**Your objective:**
Write the next part of the reply on computing thermal conductivity and heat capacity from molecular dynamics, picking up after its final sentence.

**Provided passage:**
=== Begin Enclosure ===
Just as an additional comment, we currently don't support calculating thermal conductivity via the Green-Kubo approach, because we don't have the atom resolved potential energy implemented. That might be something to be included in the next release. As an alternative to NEGF, you can use Non-equilibrium MD simulations, often called the "direct method", see
http://docs.quantumwise.com/tutorials/interfacial_thermal_conductance/interfacial_thermal_conductance.html.
The constant volume heat capacity can be calculated from MD, assuming that the system behaves purely harmonic, by calculating the vibrational density of states from the VelocityAutocorrelation MD analysis object (
http://docs.quantumwise.com/manuals/Types/VelocityAutocorrelation/VelocityAutocorrelation.html#velocityautocorrelation-c), and then integrating over the VDOS to get the heat capacity as shown in the attached script.
=== End Enclosure ===
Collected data
=== Begin Enclosure ===
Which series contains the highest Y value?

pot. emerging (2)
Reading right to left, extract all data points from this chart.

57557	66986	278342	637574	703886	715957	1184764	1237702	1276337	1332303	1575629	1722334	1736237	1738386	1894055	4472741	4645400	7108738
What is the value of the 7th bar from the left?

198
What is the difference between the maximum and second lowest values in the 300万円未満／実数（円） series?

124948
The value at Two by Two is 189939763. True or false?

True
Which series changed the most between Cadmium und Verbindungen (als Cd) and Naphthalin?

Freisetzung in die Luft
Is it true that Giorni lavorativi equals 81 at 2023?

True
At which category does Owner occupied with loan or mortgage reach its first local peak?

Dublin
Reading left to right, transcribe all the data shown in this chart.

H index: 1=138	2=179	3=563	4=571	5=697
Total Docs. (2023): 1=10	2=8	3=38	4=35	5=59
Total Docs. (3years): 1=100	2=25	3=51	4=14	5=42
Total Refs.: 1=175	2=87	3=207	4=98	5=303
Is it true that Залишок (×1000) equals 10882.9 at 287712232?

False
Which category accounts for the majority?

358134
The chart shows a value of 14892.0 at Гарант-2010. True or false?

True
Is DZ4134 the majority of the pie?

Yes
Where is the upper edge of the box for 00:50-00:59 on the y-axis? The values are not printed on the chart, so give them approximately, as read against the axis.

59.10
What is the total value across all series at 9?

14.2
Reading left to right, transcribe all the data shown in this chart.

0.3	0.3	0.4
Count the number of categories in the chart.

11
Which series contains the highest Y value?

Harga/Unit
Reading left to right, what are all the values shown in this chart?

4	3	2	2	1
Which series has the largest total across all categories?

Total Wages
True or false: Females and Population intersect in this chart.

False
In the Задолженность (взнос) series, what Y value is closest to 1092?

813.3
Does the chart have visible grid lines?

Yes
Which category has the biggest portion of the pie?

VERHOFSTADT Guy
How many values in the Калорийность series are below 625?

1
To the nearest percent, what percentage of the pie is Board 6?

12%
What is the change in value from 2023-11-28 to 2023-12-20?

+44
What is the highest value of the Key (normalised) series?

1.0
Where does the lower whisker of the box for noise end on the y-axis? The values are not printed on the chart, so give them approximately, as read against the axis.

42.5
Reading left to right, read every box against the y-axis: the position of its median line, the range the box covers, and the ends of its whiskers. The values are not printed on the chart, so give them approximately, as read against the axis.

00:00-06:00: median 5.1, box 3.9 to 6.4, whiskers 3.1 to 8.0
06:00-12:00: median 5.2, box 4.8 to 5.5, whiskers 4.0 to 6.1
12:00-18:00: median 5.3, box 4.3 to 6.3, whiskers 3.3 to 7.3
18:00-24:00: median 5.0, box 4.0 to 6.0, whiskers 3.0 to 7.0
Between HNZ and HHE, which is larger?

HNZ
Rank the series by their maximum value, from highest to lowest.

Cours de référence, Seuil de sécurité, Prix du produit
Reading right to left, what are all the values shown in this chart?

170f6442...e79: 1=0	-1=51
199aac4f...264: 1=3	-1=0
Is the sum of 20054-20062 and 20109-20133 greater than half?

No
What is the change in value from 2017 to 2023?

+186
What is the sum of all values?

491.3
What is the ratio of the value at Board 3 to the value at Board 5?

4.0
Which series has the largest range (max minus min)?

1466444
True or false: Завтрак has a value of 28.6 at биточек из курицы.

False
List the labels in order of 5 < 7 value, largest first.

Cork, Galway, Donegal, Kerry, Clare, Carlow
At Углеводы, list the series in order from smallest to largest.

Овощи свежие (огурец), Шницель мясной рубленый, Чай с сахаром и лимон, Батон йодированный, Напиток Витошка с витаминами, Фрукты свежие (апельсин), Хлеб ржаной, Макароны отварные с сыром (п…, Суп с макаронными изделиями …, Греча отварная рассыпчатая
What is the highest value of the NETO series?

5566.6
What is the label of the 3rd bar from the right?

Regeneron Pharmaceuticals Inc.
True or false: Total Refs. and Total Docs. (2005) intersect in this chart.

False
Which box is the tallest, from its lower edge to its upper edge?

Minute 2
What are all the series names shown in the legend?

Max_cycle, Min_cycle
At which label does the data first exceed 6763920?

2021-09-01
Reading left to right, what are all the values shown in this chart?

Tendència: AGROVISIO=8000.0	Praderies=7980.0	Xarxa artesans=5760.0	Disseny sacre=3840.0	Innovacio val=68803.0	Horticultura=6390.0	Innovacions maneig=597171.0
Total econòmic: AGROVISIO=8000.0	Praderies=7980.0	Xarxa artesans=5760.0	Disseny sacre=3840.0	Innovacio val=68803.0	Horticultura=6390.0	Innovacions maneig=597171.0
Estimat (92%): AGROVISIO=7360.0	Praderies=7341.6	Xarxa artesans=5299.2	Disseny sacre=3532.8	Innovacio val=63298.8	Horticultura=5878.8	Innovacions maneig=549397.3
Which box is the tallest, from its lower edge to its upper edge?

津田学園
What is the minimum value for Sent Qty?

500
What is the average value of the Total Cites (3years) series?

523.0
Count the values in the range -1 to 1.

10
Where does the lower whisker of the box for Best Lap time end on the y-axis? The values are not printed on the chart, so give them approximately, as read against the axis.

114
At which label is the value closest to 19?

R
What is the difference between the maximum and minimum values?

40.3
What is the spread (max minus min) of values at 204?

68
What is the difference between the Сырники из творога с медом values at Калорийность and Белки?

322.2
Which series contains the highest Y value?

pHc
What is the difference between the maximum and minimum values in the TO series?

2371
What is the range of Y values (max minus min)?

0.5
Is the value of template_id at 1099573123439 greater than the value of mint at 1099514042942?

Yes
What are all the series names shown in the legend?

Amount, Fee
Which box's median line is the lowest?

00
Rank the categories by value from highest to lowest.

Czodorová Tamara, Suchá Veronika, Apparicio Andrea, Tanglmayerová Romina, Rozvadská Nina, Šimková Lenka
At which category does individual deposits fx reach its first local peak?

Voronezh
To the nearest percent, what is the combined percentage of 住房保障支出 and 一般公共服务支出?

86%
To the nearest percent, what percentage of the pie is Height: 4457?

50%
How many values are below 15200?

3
=== End Enclosure ===
**Output:**
To get reliable results, it is important that you carefully equilibrate the system (using NVT Nose Hoover) and that you run the actual MD simulation in NVE with a small log interval of around 10 and I would recommend a smaller time step than normal, e.g. 0.5 fs. You typically don't need to run the simulation very long, 40 000 steps is normally enough. Check in the MD-Analyzer that the vibrational density of states looks reasonable (use Velocity Autocorrelation and the "Show vibrational DOS" checkbox).
For a non-harmonic system, you can use the approach in the paper, mentioned by Petr, by running an MD simulation and very slowly increasing the temperature. The slope of the energy-temperature curve will give you the heat capacity.